Excerpts from a dataset:
◆ ◆ ◆ ◆
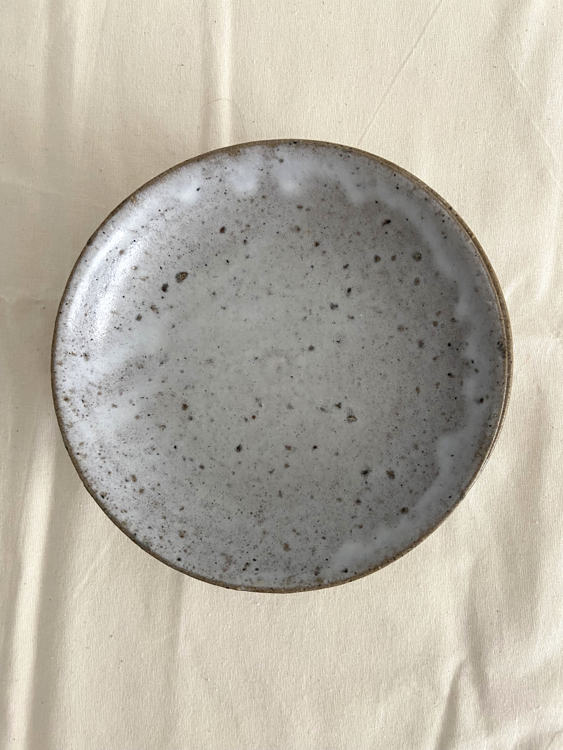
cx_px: 282
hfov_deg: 53.1
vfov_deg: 67.3
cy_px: 375
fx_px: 564
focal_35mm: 26
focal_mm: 4.25
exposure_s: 1/60
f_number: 1.8
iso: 125
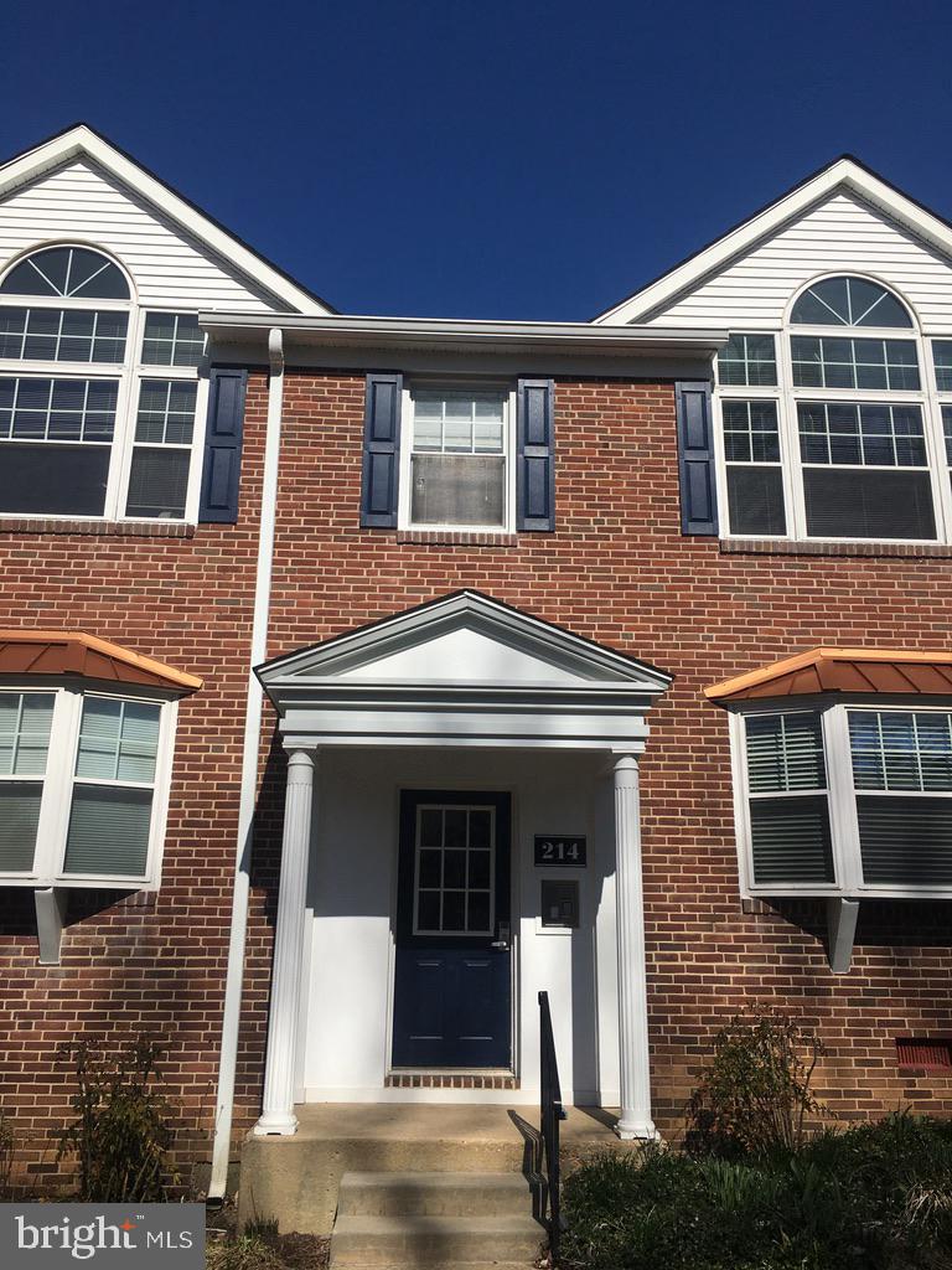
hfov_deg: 48.2
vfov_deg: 61.7
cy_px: 635
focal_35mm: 29
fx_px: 1063
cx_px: 476
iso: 25
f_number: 2.2
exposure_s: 1/3497
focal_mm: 4.15
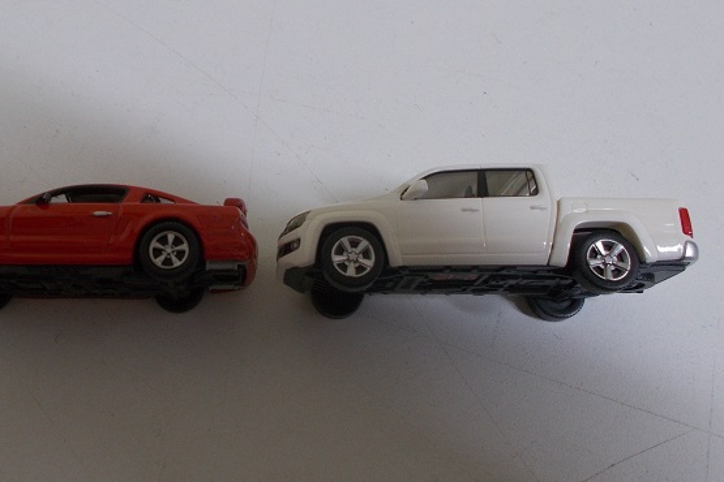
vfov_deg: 34.1
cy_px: 194
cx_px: 249
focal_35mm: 39
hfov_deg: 48.8
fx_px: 784
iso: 140
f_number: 3.2
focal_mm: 4.6
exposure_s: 1/25
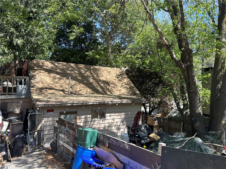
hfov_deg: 67.3
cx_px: 113
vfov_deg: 53.1
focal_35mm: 26
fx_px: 170
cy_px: 84
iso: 50
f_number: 1.5
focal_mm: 5.7
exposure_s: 1/743
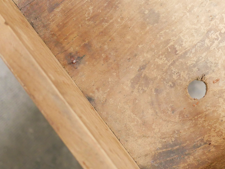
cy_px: 46
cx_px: 173
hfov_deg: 27.3
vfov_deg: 20.9
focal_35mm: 70
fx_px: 455
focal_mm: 20
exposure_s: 1/60
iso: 1600
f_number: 1.7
◆ ◆ ◆ ◆
§ **TASK TO CARRY OUT**
Lines from the one holding "exposure_s: 1/743" to the end of the data, both ends included, are to be given again exactly; no pictures belong in the copy.

§ **PROBLEM SOLUTION**
exposure_s: 1/743
cy_px: 46
cx_px: 173
hfov_deg: 27.3
vfov_deg: 20.9
focal_35mm: 70
fx_px: 455
focal_mm: 20
exposure_s: 1/60
iso: 1600
f_number: 1.7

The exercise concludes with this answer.